Provided below is a summary of the responses I received to the following
post:

Original post: (to SOCNET on 5/19/07)

I have computed the geodesic distances for all possible dyadic combinations
of actors in a network. The network is not completely connected and thus for
some dyads, there is no path between them. Theoretically, the geodesic
distance between two such actors is infinity. One approach would be to drop
dyadic observations with an infinite path length from my analysis and treat
them as missing data. However, I am looking for suggestions about assigning
an actual value for distance (or a transformation thereof) for such dyads so
they do not fall out of my analysis. I would appreciate any and all help
from the list. Thanks.

Responses

1) ...from a mathematical point of view, the distance between disconnected
nodes is actually undefined rather than infinite. But inserting infinity
certainly works well enough. The other popular values are N (i.e., one more
than maximum distance possible in a graph with n nodes) and D+1 (where D is
the max diameter of any component).

2) One strategy is to use N+1 (where N = number of nodes in graph); this
will not change the median value much, and allows you to keep the dyad in

3) When I deal with disconnected graphs and distance, I often invert the
distance, because an infinite distance then becomes 0, while a distance of 1
stays as 1 (a distance of 2 is 0.5, 3 is 1/3, etc...).

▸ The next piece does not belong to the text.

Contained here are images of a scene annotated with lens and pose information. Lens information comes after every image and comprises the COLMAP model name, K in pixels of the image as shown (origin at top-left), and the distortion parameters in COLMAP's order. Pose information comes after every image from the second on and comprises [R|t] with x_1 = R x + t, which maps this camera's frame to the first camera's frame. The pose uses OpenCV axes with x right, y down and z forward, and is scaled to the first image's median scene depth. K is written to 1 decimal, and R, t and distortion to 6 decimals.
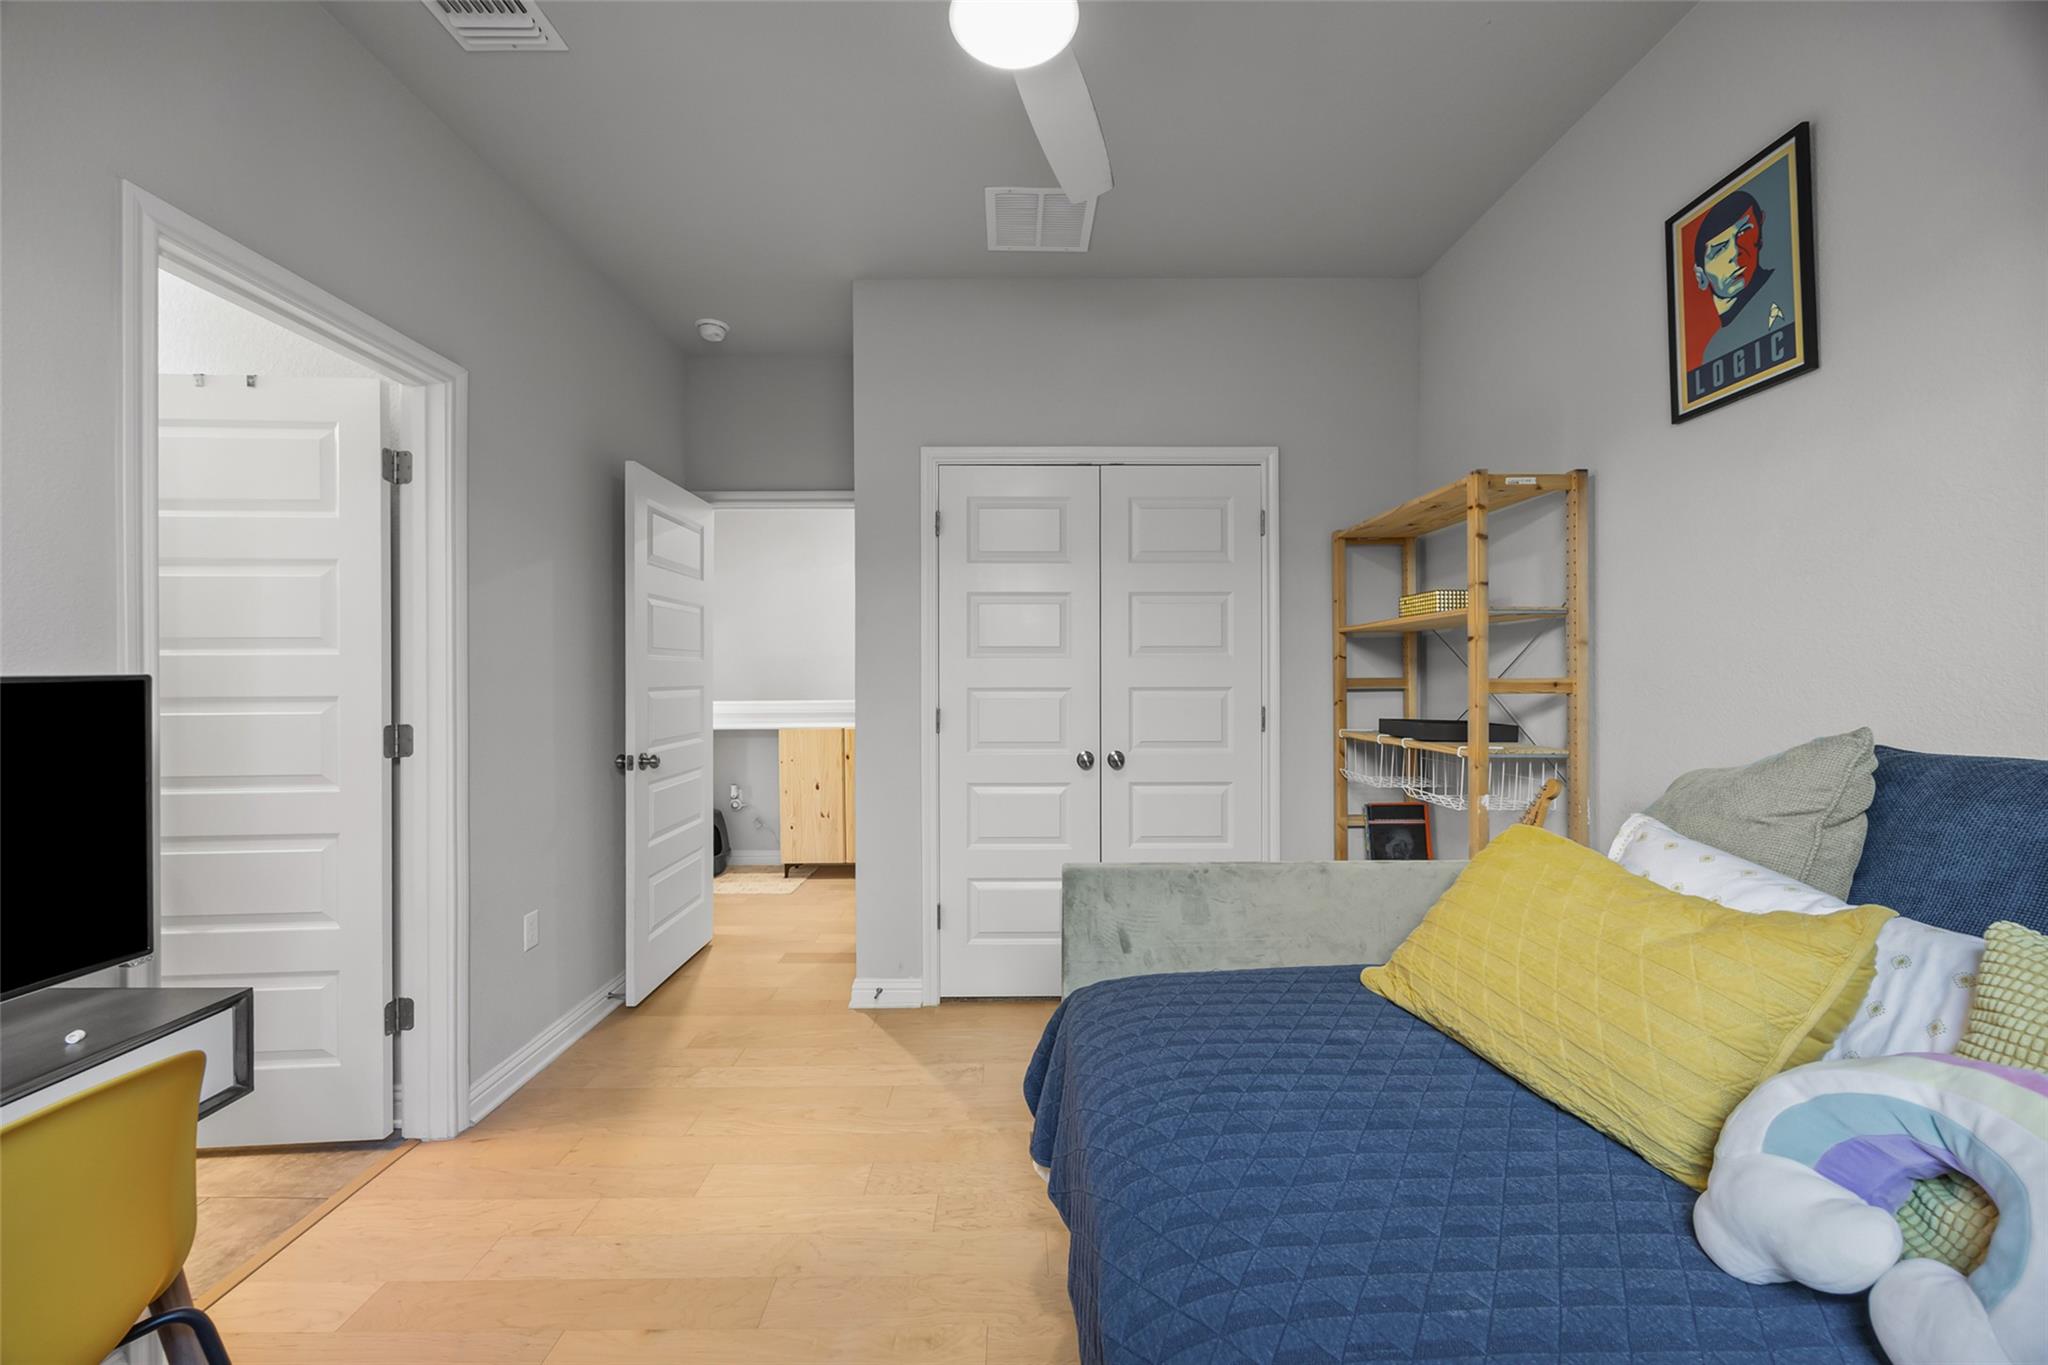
lens RADIAL K [[795.1, 0, 1019.2], [0, 795.1, 689.3], [0, 0, 1]] dist [0.003343, 0.000154]
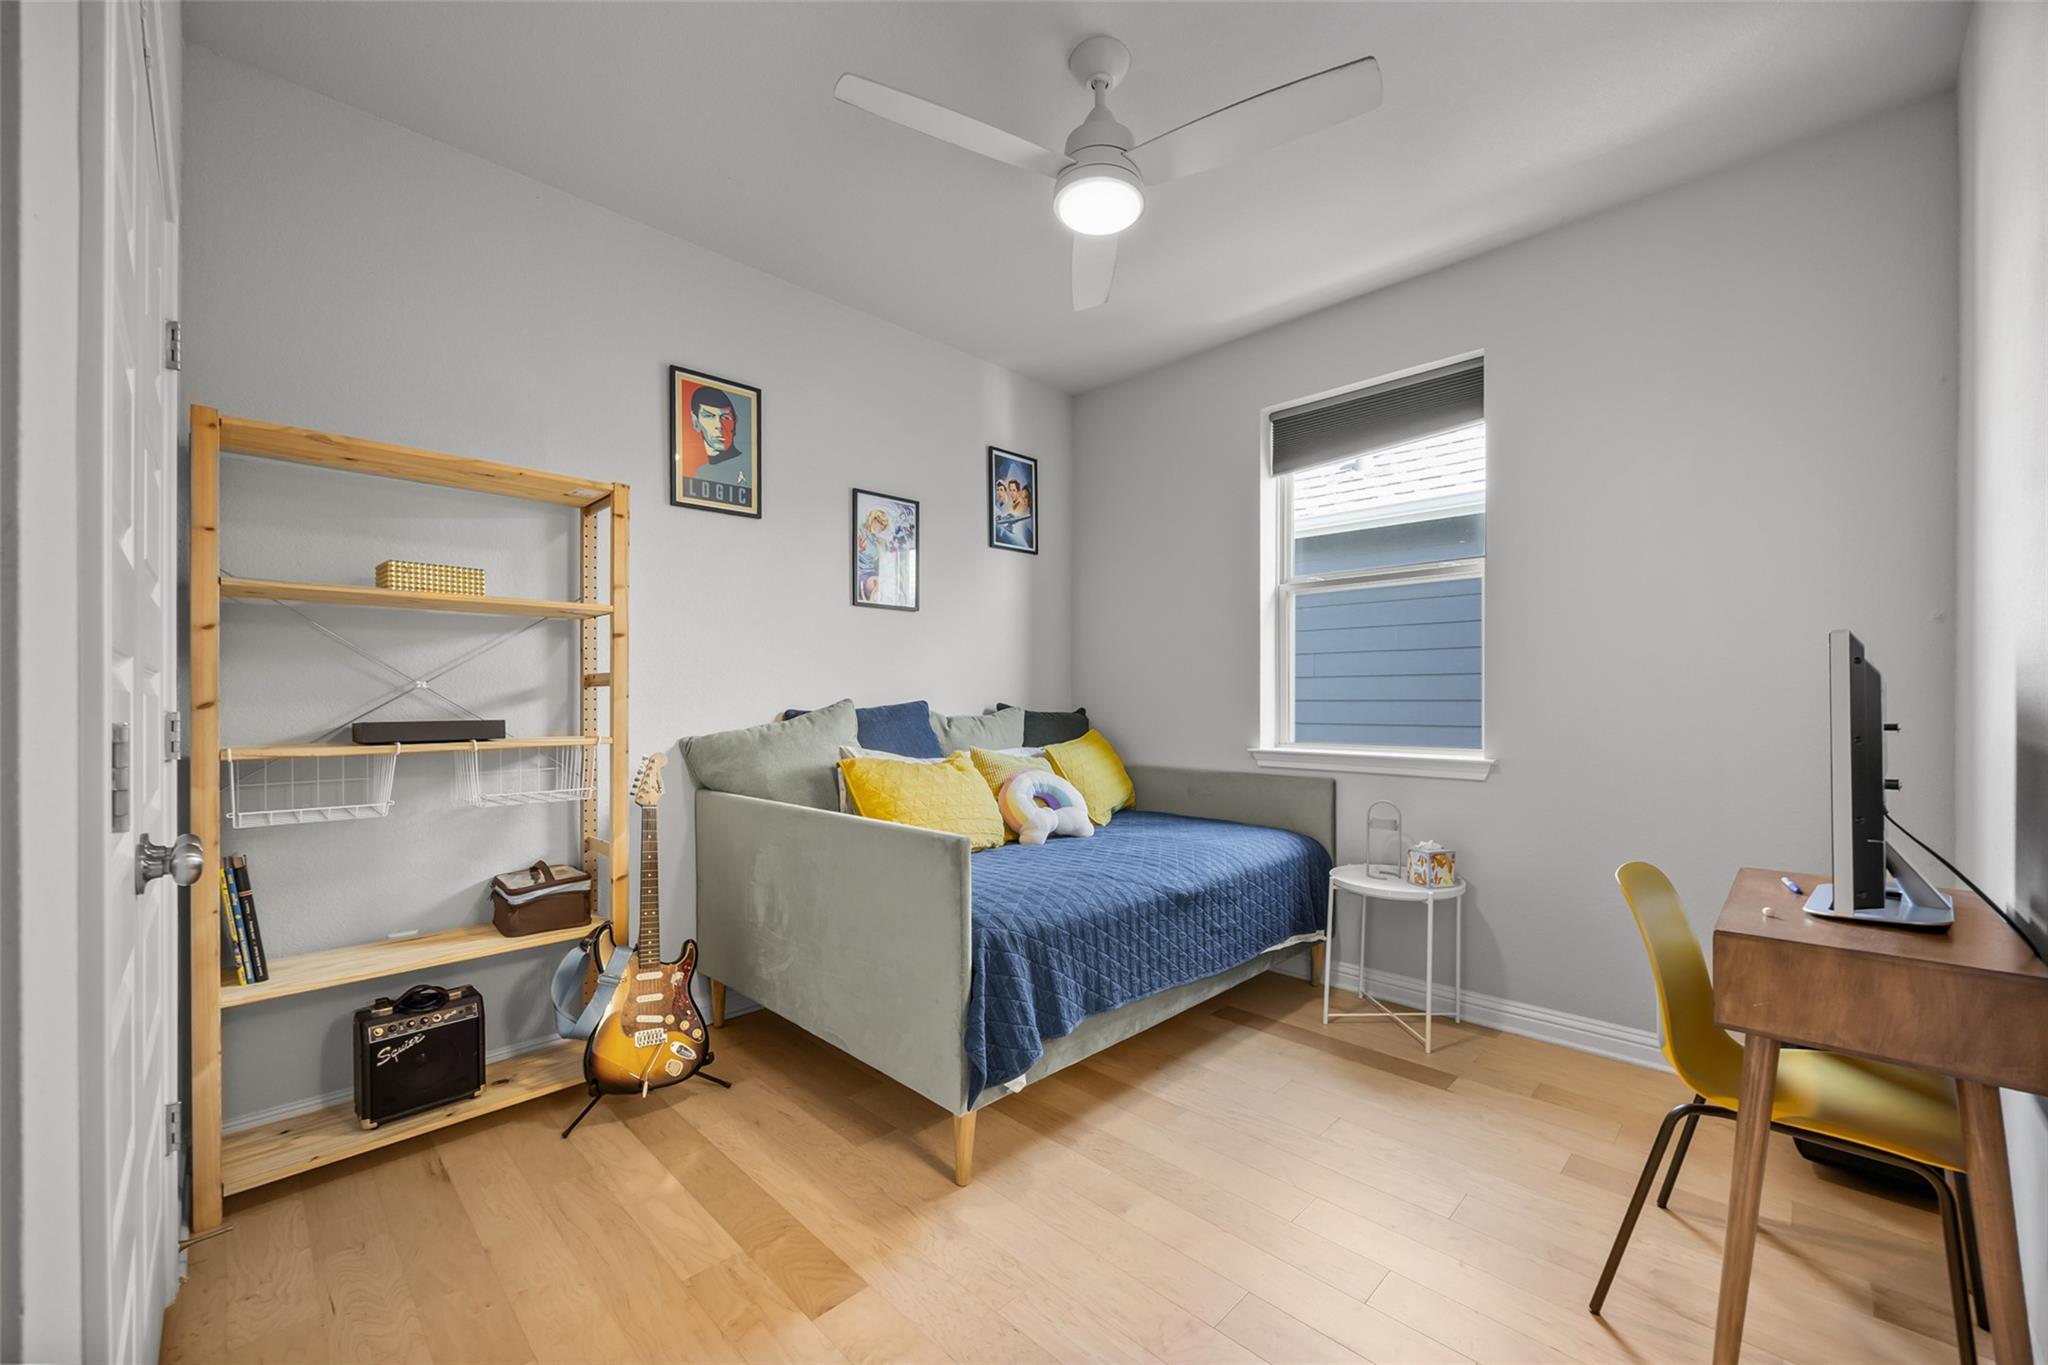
lens RADIAL K [[795.1, 0, 1018.9], [0, 795.1, 686.7], [0, 0, 1]] dist [0.003343, 0.000154]
pose [[-0.657688, 0.007361, 0.753255, -0.770600], [-0.002185, 0.999929, -0.011679, 0.021889], [-0.753287, -0.009327, -0.657625, 1.607503]]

4)Something to consider: shortest path length may not be the right metric.
If A and B are connected by 37 distinct paths of length 2, is that a closer
association than if A and B are connected via exactly one path of length 2?

5) While analytically, I think you want to be careful about the implications
of dropping infinite distances, I have found it useful for graphing and
similar applications to assign an arbitrary distance of n (the number of
nodes/actors), since the maximum width of a connected graph is n-1. Plotting
infinity, or things like average distance, become incalculable when
infinities are present.

6) In a regression framework, you could create dummy variable for various
distances (e.g., geo distance<3, 3<= dist < 5, etc) and then simply create a
dummy variable for "more than X," where X is the observed maximum. Then, you
could include the pairs in a data set without worrying that you have falsely
assumed a finite distance. The maximal distance is simply a categorical
variable.

Corey Phelps, PhD
Asst. Professor, Management & Organization